◆ Supplied information:
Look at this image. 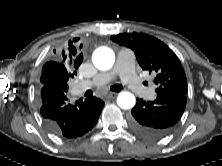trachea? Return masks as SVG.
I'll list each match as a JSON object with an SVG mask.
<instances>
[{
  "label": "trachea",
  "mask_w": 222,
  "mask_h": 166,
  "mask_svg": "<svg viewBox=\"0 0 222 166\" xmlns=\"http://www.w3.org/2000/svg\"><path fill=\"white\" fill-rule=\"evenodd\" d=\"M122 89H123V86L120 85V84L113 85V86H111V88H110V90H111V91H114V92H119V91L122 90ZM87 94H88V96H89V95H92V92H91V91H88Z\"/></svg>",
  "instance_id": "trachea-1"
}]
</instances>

--

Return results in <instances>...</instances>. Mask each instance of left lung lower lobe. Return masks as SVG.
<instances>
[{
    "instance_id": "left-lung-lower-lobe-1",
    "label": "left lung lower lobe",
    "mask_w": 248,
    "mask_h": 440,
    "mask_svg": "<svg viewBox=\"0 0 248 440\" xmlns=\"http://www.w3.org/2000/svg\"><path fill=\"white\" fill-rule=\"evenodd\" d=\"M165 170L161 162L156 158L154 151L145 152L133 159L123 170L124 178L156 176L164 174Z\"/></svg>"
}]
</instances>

◆ Your objective: Count the lines in the entries above that contain the string "lung", treating uppercase and lowercase as distinct, and give only the number.

◆ Answer to this task: 3